@Machiavel :
1 A. Sur le fond que j’ai pu voir, non, je ne le trouve pas du tout cohérent et si tu me dis que toutes ses analyses convergent, c’est qu’il y a vraiment un problème quelque part. Mais bon, soit. C’est stérile, on ne se mettra pas d’accord.
B. Ai-je jamais dit le contraire ? J’ai même dit qu’il était bon d’avoir plusieurs sons de cloche. Je disais juste que là n’était pas la question.
2. Paralogisme. Passer dans les grands médias ou ne pas y passer ne prouve absolument rien.
3. Il y a unanimité sur le couronnement de Charlemagne, sur la responsabilité des Japonais à Pearl Harbor etc etc. Maintenant, qu’il y ait des divergences sur les détails ou des doutes, ben oui, forcément. Comment il avait rasé sa moustache, Charlemagne ? Aucune idée. Mais il y a des niveaux dans la certitude et je place le 11/09 au même niveau d’incertitude que l’assassinat de Kennedy. Mais là non plus on ne convergera pas.
Quant à Chomsky, je crois que là aussi c’est avant tout une question idéologique. Comme tu l’as dit toi même, tout est douteux. Toi tu es parti vers une conception, une idéologie et moi vers une autre. Pour nous départager, il faudrait lever tous les doutes. Donc c’est là aussi stérile.

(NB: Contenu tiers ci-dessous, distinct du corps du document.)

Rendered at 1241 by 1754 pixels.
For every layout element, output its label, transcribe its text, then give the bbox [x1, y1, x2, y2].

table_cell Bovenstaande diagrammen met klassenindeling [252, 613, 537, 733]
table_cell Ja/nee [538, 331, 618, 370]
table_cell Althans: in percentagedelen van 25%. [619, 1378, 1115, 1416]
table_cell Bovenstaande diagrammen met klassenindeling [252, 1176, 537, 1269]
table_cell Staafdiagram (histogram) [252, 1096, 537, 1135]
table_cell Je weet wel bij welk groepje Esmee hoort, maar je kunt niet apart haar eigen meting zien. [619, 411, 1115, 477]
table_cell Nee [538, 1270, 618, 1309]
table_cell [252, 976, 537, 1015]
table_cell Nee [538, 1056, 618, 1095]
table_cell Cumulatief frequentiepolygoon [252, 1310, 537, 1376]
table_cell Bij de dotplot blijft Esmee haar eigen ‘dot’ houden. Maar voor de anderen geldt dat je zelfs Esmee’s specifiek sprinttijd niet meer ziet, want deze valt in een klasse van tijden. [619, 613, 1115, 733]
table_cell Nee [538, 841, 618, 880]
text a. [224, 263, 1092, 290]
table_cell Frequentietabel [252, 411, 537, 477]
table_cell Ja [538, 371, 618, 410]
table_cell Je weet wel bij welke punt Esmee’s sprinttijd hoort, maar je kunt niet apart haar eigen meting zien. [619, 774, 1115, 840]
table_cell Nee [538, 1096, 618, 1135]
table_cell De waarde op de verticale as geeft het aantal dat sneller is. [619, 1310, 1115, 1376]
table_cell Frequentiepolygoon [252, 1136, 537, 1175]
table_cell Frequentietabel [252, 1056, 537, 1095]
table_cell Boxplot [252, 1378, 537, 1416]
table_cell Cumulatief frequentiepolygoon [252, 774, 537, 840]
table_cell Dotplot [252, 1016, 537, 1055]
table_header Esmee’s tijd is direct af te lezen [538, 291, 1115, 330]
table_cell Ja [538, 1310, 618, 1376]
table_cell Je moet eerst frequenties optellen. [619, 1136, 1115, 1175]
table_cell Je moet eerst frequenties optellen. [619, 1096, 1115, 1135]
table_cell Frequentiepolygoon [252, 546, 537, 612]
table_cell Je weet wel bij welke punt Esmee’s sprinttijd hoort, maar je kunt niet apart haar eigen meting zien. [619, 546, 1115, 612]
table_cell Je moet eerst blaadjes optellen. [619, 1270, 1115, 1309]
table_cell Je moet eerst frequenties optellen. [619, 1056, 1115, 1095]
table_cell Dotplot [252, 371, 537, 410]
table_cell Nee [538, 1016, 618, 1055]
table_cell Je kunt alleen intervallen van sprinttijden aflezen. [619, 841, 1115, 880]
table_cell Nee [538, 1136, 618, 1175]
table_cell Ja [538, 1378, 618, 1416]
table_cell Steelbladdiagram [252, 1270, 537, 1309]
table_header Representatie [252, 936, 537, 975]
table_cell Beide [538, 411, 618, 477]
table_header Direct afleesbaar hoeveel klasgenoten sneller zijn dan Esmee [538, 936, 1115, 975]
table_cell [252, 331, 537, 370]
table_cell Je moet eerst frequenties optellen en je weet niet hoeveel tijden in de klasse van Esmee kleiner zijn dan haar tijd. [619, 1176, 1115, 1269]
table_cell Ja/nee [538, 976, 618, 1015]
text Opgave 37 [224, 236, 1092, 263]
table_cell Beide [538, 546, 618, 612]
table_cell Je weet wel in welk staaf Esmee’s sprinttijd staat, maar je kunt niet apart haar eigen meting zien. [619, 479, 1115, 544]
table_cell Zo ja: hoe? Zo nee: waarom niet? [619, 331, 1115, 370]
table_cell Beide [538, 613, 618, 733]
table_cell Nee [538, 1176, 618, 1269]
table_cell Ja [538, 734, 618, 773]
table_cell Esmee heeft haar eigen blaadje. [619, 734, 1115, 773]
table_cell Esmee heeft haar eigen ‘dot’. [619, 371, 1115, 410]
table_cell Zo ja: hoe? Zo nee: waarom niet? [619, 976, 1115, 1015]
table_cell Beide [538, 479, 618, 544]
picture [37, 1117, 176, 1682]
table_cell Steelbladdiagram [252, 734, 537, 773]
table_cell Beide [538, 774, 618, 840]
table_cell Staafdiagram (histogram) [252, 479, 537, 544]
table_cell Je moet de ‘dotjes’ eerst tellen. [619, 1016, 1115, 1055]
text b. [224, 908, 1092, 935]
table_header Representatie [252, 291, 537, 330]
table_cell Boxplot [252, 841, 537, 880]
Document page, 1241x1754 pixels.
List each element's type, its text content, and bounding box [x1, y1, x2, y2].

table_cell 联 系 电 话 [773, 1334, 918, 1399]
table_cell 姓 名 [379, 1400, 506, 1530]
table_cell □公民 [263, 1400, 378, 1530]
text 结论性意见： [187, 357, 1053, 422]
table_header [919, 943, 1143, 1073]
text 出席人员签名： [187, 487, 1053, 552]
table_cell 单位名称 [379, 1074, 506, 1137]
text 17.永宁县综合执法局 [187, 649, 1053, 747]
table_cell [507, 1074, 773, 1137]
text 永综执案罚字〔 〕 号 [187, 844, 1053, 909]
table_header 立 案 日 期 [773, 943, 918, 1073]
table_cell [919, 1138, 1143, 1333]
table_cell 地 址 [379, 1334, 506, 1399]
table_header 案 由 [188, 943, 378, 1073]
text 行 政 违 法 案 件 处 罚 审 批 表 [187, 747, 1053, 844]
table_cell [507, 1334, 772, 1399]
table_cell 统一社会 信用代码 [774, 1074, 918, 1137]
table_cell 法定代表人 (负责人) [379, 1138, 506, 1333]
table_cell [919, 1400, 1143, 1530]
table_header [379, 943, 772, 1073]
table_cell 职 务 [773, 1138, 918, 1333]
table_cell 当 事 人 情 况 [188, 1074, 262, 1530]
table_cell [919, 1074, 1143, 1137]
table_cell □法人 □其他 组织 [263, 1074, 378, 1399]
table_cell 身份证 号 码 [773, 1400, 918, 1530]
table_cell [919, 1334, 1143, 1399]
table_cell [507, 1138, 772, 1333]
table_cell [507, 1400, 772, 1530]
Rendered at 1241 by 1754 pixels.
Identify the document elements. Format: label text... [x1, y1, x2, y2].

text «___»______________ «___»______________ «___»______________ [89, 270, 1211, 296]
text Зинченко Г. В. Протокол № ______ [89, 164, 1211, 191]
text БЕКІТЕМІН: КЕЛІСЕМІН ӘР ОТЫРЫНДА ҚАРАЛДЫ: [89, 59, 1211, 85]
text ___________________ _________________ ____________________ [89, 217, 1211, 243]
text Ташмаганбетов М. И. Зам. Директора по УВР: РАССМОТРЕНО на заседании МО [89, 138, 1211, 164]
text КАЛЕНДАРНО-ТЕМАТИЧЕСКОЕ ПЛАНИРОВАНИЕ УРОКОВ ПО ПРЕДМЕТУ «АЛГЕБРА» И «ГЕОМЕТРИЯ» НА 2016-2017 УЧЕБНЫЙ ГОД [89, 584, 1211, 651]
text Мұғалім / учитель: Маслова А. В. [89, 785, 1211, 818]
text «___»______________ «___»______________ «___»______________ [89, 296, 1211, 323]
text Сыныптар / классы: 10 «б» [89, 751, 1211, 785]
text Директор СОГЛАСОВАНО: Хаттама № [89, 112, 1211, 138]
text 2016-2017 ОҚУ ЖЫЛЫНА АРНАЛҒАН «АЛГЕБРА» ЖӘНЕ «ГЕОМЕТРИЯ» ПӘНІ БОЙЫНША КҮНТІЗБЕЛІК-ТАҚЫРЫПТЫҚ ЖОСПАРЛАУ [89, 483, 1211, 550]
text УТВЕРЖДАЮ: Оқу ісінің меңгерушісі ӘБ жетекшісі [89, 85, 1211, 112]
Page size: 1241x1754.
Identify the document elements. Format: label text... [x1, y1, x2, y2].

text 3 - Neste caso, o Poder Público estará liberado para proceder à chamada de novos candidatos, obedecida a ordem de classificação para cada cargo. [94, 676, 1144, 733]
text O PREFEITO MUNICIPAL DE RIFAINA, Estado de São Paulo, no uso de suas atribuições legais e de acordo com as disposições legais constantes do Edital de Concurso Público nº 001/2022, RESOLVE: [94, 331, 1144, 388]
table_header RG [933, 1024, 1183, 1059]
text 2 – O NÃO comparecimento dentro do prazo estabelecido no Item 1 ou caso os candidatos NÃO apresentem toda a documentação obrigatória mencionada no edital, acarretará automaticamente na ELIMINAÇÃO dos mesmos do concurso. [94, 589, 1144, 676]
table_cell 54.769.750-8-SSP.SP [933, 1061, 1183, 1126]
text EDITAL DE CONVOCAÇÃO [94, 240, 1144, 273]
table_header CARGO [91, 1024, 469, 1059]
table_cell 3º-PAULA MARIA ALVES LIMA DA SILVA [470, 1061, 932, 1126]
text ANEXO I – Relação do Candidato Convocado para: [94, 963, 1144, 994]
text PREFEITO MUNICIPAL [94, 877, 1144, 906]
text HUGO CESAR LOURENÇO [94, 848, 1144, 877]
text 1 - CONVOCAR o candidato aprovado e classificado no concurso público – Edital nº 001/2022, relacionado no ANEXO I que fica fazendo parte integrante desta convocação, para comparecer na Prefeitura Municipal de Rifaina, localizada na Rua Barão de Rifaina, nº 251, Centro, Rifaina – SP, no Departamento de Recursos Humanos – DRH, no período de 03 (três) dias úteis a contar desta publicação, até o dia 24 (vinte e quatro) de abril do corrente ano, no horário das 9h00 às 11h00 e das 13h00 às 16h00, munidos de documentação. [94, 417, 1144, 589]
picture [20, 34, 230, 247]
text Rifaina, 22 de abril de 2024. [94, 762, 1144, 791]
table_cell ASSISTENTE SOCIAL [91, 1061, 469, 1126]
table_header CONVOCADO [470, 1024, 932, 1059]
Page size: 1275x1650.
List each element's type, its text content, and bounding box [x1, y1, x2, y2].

4. Je le sais parce que je l’ai démontré. C’est comme si je te disais que la Terre tourne autour du soleil et que tu me répondais que j’érige MA PROPRE conception en vérité absolue. Non la postérité ne décide pas du talent. C’est un fait et pas une conception. De très nombreux écrivains ont énormément de talent et sont pourtant oubliés ou inconnus. De la même façon, suivant les périodes, on considère tel écrivain comme un classique pour l’oublier à une autre période. Dire que sous une monarchie, Voltaire ne serait pas un classique, c’est pas une conception, c’est un fait. Tu peux assez facilement le vérifier, d’ailleurs.
"Historiquement l’écrivain est l’éveilleur de conscience de la bourgeoisie", idem, c’est faux et c’est un fait. Je vais prendre un exemple volontairement ridicule pour te le prouver : un gars qui écrit un livre de recettes est un écrivain. En quoi il est un éveilleur de conscience de la bourgeoisie ? Des écrivains, il en existe des milliers qui sont tous différents, c’est pas MA conception, c’est un fait facilement vérifiable. Si je te disais qu’à mon sens, tous ceux qui écrivent des poèmes ne sont pas des écrivains, ce serait ma conception mais ce serait honnête, contrairement à Soral parce que j’aurais précisé "à mon sens".
Ou alors il faudrait changer la définition des mots "écrivains", "talent", "postérité"... C’est vrai que si on part de ce principe, dans l’absolu, "écrivain" peut désigner ce qu’on veut, comme une chaussette ou un arbre, par exemple.
Quant aux intellectuels à concept désincarné, peut-être qu’ailleurs il les cite, j’en sais rien, mais pas là.
Quant à ta conception, je le répète, elle est erronée. Si tu cherches bien tu trouveras une multitude d’écrivains à style sans le moindre lien avec la bourgeoisie.
Quant à MA conception, je ne l’ai pas énoncée encore. J’aime bien tout genre et tout style d’écrivains de toutes époques et je n’ai pas le mépris de considérer ceux qui ne rentrent pas dans ces cases comme n’étant pas des écrivains. Beigbedder et Nothomb ne me transcendent pas comme un Dostoïevski ou un Welsh, la poésie je l’apprécie jusqu’à Rimbaud mais beaucoup plus difficilement après. Mais je considère tous ces gens comme des écrivains.
Il y a une citation de Bukowski (écrivain bourgeois ? A style ? Comment tu le classes, lui ?) que j’aime beaucoup et qui colle assez au sujet : "Les écrivains posent un problème. Si ce qu’un écrivain écrit est publié et se vend comme des petits pains, l’écrivain se dit qu’il est génial. Si ce qu’un écrivain écrit est publié et se vend moyennement, l’écrivain se dit qu’il est génial. Si ce qu’un écrivain écrit est publié et se vend très mal, l’écrivain se dit qu’il est génial. En fait la vérité est qu’il y a très peu de génie. Charles Bukowski, in Women."